Most of the UNIX machines at the AOC run Linux. Linux has several desktop environments available but the two most notable are KDE and Gnome. The default at the AOC is KDE but there are several Gnome users too, so both will be discussed here.

While you can run just about any Gnome program in KDE and vice-versa, it is sometimes better to use the tool that is tailored to your desktop.


  • korganizer is KDE's calendaring and scheduling program for organizing appointments, todo lists, projects and more. It is an integral part of the KDE PIM suite, which aims to be a complete solution for organizing your personal data. KOrganizer supports the two dominant standards for storing and exchanging calendar data, vCalendar and iCalendar.

  • ical provides an X interface for maintaining a calendar. A calendar is basically just a set of items. An item is either an appointment, or a notice. An appointment starts at a particular time of the day, and finishes at a particular time of the day. A notice does not have any starting or ending time. Notices are useful for marking certain days as special. For example, a calendar may contain a notice for April 15th indicating that taxes are due. When the documentation below refers to an item, it applies both to notices and appointments.


  • kcalc offers many more mathematical functions than meet the eye on a first glance; such as: a trigonometric and a statistics mode, a 'results-stack' which let's you conveniently recall previous results, and configurable precision.

  • gcalctool is a basic scientific calculator for the Gnome environment. It can do simple double precision similar to xcalc.

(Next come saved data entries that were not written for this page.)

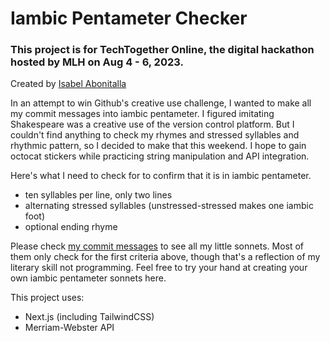 # Iambic Pentameter Checker
### This project is for TechTogether Online, the digital hackathon hosted by MLH on Aug 4 - 6, 2023.
Created by [Isabel Abonitalla](https://github.com/isabiiil)

In an attempt to win Github's creative use challenge, I wanted to make all my commit messages into iambic pentameter. I figured imitating Shakespeare was a creative use of the version control platform. But I couldn't find anything to check my rhymes and stressed syllables and rhythmic pattern, so I decided to make that this weekend. I hope to gain octocat stickers while practicing string manipulation and API integration. 

Here's what I need to check for to confirm that it is in iambic pentameter. 
+ ten syllables per line, only two lines
+ alternating stressed syllables (unstressed-stressed makes one iambic foot)
+ optional ending rhyme

Please check [my commit messages](https://github.com/isabiiil/tto-hack/commits/main) to see all my little sonnets. Most of them only check for the first criteria above, though that's a reflection of my literary skill not programming. Feel free to try your hand at creating your own iambic pentameter sonnets here.

This project uses:
+ Next.js (including TailwindCSS)
+ Merriam-Webster API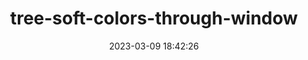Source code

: ---
date: 2023-03-09 18:42:26
imageOriginalPath: photographs/tree-soft-colors-through-window-image-2e1d50e3
imagePreviewPath: photographs/tree-soft-colors-through-window-preview-2202e56e
photoCamera: Minolta SR-T Super
photoColor: colored
photoDate: 2017-01
photoFilm: Agfa 400
photoLens: ''
photoLocation: Kuzguncuk, Istanbul, Turkiye
photoSource: analog
photoType: city
title: tree-soft-colors-through-window
translationKey: null
---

  • dc is not a graphical calculator, so it can be run over telnet, ssh or other such connections. It is a reverse-polish desk calculator which supports unlimited precision arithmetic. It also allows you to define and call macros. Normally dc reads from the standard input; if any command arguments are given to it, they are filenames, and dc reads and executes the contents of the files before reading from standard input. All normal output is to standard output; all error output is to standard error.

Mail Readers

When configuring mail readers for the AOC, use mail.aoc.nrao.edu for the mail server, smtp.aoc.nrao.edu for the SMTP server, and IMAP for the protocol.

  • Mozilla Thunderbird is quickly becoming the email program of choice accross the Internet. Itsupports IMAP and POP mail protocols, as well as HTML mail formatting, built-in RSS capabilities, powerful quick search, spell check as you type, global inbox, deleting attachments and advanced message filtering. It is what we recommend to users.

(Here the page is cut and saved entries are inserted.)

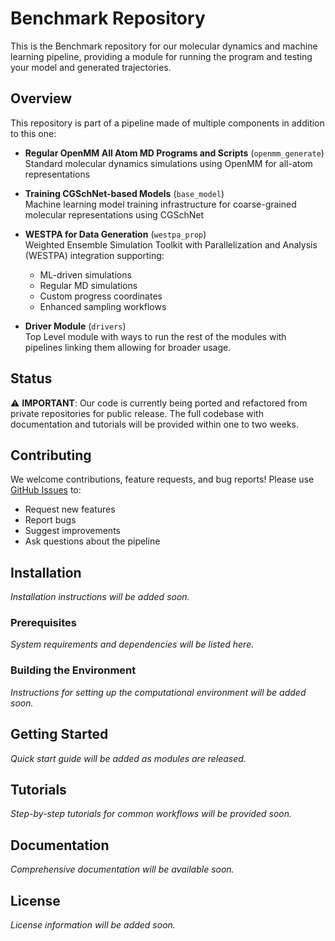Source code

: # Benchmark Repository

This is the Benchmark repository for our molecular dynamics and machine learning pipeline, providing a module for running the program and testing your model and generated trajectories.

## Overview

This repository is part of a pipeline made of multiple components in addition to this one:

* **Regular OpenMM All Atom MD Programs and Scripts** (`openmm_generate`)  
  Standard molecular dynamics simulations using OpenMM for all-atom representations

* **Training CGSchNet-based Models** (`base_model`)  
  Machine learning model training infrastructure for coarse-grained molecular representations using CGSchNet

* **WESTPA for Data Generation** (`westpa_prop`)  
  Weighted Ensemble Simulation Toolkit with Parallelization and Analysis (WESTPA) integration supporting:
  - ML-driven simulations
  - Regular MD simulations
  - Custom progress coordinates
  - Enhanced sampling workflows

* **Driver Module** (`drivers`)  
  Top Level module with ways to run the rest of the modules with pipelines linking them allowing for broader usage.

## Status

⚠️ **IMPORTANT**: Our code is currently being ported and refactored from private repositories for public release. The full codebase with documentation and tutorials will be provided within one to two weeks.

## Contributing

We welcome contributions, feature requests, and bug reports! Please use [GitHub Issues](../../issues) to:
- Request new features
- Report bugs
- Suggest improvements
- Ask questions about the pipeline

## Installation

*Installation instructions will be added soon.*

### Prerequisites

*System requirements and dependencies will be listed here.*

### Building the Environment

*Instructions for setting up the computational environment will be added soon.*

## Getting Started

*Quick start guide will be added as modules are released.*

## Tutorials

*Step-by-step tutorials for common workflows will be provided soon.*

## Documentation

*Comprehensive documentation will be available soon.*

## License

*License information will be added soon.*

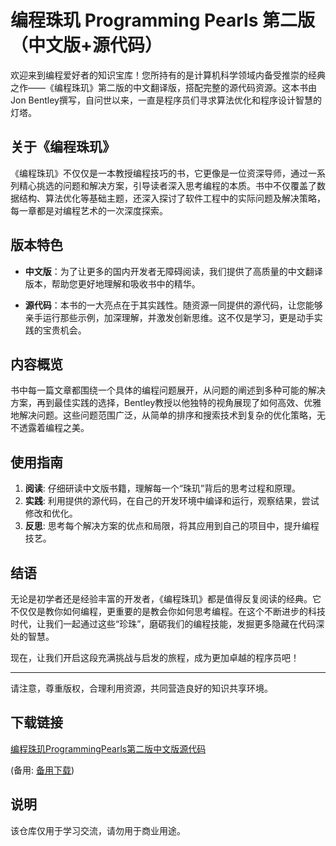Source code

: # 编程珠玑 Programming Pearls 第二版（中文版+源代码）

欢迎来到编程爱好者的知识宝库！您所持有的是计算机科学领域内备受推崇的经典之作——《编程珠玑》第二版的中文翻译版，搭配完整的源代码资源。这本书由Jon Bentley撰写，自问世以来，一直是程序员们寻求算法优化和程序设计智慧的灯塔。

## 关于《编程珠玑》

《编程珠玑》不仅仅是一本教授编程技巧的书，它更像是一位资深导师，通过一系列精心挑选的问题和解决方案，引导读者深入思考编程的本质。书中不仅覆盖了数据结构、算法优化等基础主题，还深入探讨了软件工程中的实际问题及解决策略，每一章都是对编程艺术的一次深度探索。

## 版本特色

- **中文版**：为了让更多的国内开发者无障碍阅读，我们提供了高质量的中文翻译版本，帮助您更好地理解和吸收书中的精华。
  
- **源代码**：本书的一大亮点在于其实践性。随资源一同提供的源代码，让您能够亲手运行那些示例，加深理解，并激发创新思维。这不仅是学习，更是动手实践的宝贵机会。

## 内容概览

书中每一篇文章都围绕一个具体的编程问题展开，从问题的阐述到多种可能的解决方案，再到最佳实践的选择，Bentley教授以他独特的视角展现了如何高效、优雅地解决问题。这些问题范围广泛，从简单的排序和搜索技术到复杂的优化策略，无不透露着编程之美。

## 使用指南

1. **阅读**: 仔细研读中文版书籍，理解每一个“珠玑”背后的思考过程和原理。
2. **实践**: 利用提供的源代码，在自己的开发环境中编译和运行，观察结果，尝试修改和优化。
3. **反思**: 思考每个解决方案的优点和局限，将其应用到自己的项目中，提升编程技艺。

## 结语

无论是初学者还是经验丰富的开发者，《编程珠玑》都是值得反复阅读的经典。它不仅仅是教你如何编程，更重要的是教会你如何思考编程。在这个不断进步的科技时代，让我们一起通过这些“珍珠”，磨砺我们的编程技能，发掘更多隐藏在代码深处的智慧。

现在，让我们开启这段充满挑战与启发的旅程，成为更加卓越的程序员吧！

---

请注意，尊重版权，合理利用资源，共同营造良好的知识共享环境。

## 下载链接
[编程珠玑ProgrammingPearls第二版中文版源代码](https://pan.quark.cn/s/0de236aa4fbf) 

(备用: [备用下载](https://pan.baidu.com/s/1NndCW8aXidW-EPV5reGjuA?pwd=1234))

## 说明

该仓库仅用于学习交流，请勿用于商业用途。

  • pine - a Program for Internet News & Email - is a tool for reading, sending, and managing electronic messages. Pine is not a graphical mail program, so it can be used over telnet, ssh and other such connections. Though originally designed for inexperienced email users, Pine has evolved to support many advanced features, and an ever-growing number of configuration and personal-preference options. Pine was developed by Computing & Communications at the University of Washington.

Office Products

  • OpenOffice is a multiplatform and multilingual office suite and an open-source project. Compatible with all other major office suites, the product is free to download, use, and distribute. It includes document (oowriter), spreadsheet (oocalc), presentation (ooimpress), and drawing (oodraw) programs.